作業指示 1: 演歌と懐メロについての抜粋で、筆者は懐メロをいつ頃までと線引きしていますか。

文書の抜粋:
────

☆舟唄  :  八代亜紀   1979


   日本人のこころ  と言われて久しい演歌だがその心は…未だに結論が出ない。

   日本特有の歌の世界なのは分かるのだが、それが懐メロとの境界がいつなのか…。

   小生の言う懐メロとは少なくともソフトがSPレコードで発売されていた昭和36年辺りまで、と線引きしている。

   そのあとのビニライト盤で発売されてステレオで録音されだすと演歌、ムード歌謡と幾種類かに分類出来るが、何故懐メロと演歌を分断するかと言うと、伴奏の楽団の編成の違いにある。

   レコード各社の専属楽団がジャズの編成のビッグバンド風からエレキギター🎸やエレピと言う其れ迄にはないロック風な編成に移行した辺りを懐メロと演歌の端境期と見ると判りがいいからだ。

   だから、懐メロの時代は演歌風の節回しでもジャズ風のサウンドだったりする。

   言って見れば、懐メロはジャズの時代だった。

   然し、昭和も30年代に入るとロックの台頭で次第にジャズの勢いは衰えてゆく。

   ジャズに元気があった時代までは服部良一さんなどは流行歌にジャズ的風味を効かした名曲を量産したが30年代に入ると極端に書く曲が激減する。

   ここには副次的な要因が混ざるのだが、余りココでこの論に入れ込むと小生の別の項のネタバレになるので本論に入るとしよう。

 

   寒い季節になると矢張りと言うべきかこの曲を聴きたくなる。

   

   以前にも小稿で取り上げていたらごめんなさい🙏だが、良い歌は何度聴いてもいいものだ。


   最近はサザエさんの中でしか見かけない街角の飲み屋台。

   あんな所でトランジスタラジオ📻(これも絶えて久しい)でこんな歌がかかったら嬉しいなベスト5…みたいなものがあったら迷わず小生はこれを1位に推すであろう。

   歌詞をなぞって見よう。

────

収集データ
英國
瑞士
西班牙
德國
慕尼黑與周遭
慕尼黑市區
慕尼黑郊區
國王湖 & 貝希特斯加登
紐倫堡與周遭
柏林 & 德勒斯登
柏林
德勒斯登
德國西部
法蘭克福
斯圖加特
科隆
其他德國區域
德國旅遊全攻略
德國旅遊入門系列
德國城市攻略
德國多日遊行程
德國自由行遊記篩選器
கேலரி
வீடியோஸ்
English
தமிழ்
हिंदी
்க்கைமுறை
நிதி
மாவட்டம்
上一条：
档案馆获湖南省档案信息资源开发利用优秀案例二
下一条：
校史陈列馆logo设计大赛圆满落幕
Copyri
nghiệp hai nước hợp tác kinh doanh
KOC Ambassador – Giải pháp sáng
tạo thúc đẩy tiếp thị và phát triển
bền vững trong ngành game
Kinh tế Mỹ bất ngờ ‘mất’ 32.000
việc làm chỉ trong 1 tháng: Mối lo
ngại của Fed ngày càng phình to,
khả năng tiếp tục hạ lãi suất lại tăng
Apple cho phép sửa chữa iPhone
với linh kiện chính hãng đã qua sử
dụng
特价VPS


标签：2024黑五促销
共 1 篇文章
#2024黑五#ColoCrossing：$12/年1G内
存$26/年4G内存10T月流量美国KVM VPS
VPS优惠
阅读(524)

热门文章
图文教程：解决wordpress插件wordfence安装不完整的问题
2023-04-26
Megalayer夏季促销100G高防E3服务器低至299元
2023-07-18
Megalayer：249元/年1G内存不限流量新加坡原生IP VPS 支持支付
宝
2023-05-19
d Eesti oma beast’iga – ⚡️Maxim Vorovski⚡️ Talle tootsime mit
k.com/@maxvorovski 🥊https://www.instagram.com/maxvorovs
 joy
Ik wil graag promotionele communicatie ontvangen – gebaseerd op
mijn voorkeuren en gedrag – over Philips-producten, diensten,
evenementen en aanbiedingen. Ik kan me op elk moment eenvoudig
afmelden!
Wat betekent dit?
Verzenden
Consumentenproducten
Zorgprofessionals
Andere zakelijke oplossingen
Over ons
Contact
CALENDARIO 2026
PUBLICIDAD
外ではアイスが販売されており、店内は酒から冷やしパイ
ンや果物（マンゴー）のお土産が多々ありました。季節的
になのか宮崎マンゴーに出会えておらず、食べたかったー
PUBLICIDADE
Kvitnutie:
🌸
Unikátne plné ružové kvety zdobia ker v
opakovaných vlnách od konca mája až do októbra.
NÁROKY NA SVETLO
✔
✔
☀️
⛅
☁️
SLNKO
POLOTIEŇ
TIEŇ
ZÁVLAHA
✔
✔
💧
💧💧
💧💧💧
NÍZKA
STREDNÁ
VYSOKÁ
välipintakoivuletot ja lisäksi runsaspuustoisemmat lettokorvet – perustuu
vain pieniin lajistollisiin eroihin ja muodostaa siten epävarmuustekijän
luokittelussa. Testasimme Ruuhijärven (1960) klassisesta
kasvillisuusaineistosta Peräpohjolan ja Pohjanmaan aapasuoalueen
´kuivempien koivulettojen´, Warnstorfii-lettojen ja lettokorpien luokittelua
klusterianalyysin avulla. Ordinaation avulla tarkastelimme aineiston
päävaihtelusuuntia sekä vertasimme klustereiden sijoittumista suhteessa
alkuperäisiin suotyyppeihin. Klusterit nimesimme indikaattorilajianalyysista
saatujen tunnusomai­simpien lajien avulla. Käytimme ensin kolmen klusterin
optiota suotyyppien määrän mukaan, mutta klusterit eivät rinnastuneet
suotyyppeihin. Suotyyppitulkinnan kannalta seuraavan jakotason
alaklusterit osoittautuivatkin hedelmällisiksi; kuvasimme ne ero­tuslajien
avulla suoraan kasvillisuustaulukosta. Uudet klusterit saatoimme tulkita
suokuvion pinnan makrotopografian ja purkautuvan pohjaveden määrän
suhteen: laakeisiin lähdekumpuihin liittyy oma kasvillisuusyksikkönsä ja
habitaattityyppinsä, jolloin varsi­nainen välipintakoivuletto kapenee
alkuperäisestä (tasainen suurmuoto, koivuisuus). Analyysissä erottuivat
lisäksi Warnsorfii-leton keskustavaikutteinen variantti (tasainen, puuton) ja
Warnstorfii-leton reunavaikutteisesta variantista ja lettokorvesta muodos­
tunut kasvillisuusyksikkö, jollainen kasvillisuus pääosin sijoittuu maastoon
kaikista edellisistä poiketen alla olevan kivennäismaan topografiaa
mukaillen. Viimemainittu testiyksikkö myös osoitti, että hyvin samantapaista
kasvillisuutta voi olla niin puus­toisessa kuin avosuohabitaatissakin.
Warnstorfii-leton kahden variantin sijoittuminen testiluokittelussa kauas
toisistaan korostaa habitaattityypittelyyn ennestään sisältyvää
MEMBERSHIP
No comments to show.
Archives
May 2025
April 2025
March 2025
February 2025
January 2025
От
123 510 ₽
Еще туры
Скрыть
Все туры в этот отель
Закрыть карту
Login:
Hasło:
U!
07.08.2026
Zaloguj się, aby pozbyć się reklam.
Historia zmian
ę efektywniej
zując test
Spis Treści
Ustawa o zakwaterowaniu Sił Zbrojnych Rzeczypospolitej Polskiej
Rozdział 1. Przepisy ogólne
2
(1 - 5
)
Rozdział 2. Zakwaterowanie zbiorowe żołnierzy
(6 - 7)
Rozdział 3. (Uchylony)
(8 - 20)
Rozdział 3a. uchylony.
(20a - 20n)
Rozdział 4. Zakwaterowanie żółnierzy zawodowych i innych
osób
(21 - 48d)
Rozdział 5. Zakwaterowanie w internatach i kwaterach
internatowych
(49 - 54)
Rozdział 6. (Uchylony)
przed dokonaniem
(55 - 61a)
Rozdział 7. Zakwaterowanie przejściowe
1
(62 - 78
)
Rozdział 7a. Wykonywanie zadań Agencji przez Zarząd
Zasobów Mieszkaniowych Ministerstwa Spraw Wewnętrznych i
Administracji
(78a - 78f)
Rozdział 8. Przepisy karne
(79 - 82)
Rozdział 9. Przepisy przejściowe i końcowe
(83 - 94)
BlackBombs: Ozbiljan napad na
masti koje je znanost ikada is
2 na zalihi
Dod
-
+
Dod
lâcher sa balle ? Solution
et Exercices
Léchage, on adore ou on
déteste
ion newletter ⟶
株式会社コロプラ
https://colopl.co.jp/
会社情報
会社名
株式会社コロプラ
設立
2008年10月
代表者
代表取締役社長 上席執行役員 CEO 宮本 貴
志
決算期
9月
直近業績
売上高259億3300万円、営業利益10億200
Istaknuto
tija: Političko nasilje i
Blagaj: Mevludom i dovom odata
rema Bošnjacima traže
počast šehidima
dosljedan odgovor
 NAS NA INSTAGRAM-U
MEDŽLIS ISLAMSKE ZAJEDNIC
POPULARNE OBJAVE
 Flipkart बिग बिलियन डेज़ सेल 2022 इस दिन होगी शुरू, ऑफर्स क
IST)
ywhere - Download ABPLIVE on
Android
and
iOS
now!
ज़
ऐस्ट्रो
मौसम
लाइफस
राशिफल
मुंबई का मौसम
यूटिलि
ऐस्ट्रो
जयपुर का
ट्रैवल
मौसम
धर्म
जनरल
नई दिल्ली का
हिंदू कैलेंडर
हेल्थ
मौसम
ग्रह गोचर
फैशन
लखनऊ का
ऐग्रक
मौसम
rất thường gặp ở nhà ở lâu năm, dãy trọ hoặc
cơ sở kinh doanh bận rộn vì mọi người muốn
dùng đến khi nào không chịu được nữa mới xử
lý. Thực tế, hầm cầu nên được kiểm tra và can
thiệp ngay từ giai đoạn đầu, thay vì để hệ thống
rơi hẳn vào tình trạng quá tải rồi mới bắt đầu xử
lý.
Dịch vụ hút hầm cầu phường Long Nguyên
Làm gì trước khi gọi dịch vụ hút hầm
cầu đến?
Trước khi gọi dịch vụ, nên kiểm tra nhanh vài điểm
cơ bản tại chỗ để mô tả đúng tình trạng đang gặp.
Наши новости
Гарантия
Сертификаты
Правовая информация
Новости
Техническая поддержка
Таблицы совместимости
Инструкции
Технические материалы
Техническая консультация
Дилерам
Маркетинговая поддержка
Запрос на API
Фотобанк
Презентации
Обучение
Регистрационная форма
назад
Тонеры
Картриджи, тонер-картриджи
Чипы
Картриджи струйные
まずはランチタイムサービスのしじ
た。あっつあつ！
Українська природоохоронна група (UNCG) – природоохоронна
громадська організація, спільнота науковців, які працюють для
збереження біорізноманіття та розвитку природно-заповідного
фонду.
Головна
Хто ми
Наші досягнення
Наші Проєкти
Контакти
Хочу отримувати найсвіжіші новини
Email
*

────

作業指示 2: 収集データの冒頭の行から「mijn voorkeuren en」を含む行までを、両端の行も含めてそのまま書き出してください。

出力 1: ソフトがSPレコードで発売されていた昭和36年辺りまでです。

出力 2:
英國
瑞士
西班牙
德國
慕尼黑與周遭
慕尼黑市區
慕尼黑郊區
國王湖 & 貝希特斯加登
紐倫堡與周遭
柏林 & 德勒斯登
柏林
德勒斯登
德國西部
法蘭克福
斯圖加特
科隆
其他德國區域
德國旅遊全攻略
德國旅遊入門系列
德國城市攻略
德國多日遊行程
德國自由行遊記篩選器
கேலரி
வீடியோஸ்
English
தமிழ்
हिंदी
்க்கைமுறை
நிதி
மாவட்டம்
上一条：
档案馆获湖南省档案信息资源开发利用优秀案例二
下一条：
校史陈列馆logo设计大赛圆满落幕
Copyri
nghiệp hai nước hợp tác kinh doanh
KOC Ambassador – Giải pháp sáng
tạo thúc đẩy tiếp thị và phát triển
bền vững trong ngành game
Kinh tế Mỹ bất ngờ ‘mất’ 32.000
việc làm chỉ trong 1 tháng: Mối lo
ngại của Fed ngày càng phình to,
khả năng tiếp tục hạ lãi suất lại tăng
Apple cho phép sửa chữa iPhone
với linh kiện chính hãng đã qua sử
dụng
特价VPS


标签：2024黑五促销
共 1 篇文章
#2024黑五#ColoCrossing：$12/年1G内
存$26/年4G内存10T月流量美国KVM VPS
VPS优惠
阅读(524)

热门文章
图文教程：解决wordpress插件wordfence安装不完整的问题
2023-04-26
Megalayer夏季促销100G高防E3服务器低至299元
2023-07-18
Megalayer：249元/年1G内存不限流量新加坡原生IP VPS 支持支付
宝
2023-05-19
d Eesti oma beast’iga – ⚡️Maxim Vorovski⚡️ Talle tootsime mit
k.com/@maxvorovski 🥊https://www.instagram.com/maxvorovs
 joy
Ik wil graag promotionele communicatie ontvangen – gebaseerd op
mijn voorkeuren en gedrag – over Philips-producten, diensten,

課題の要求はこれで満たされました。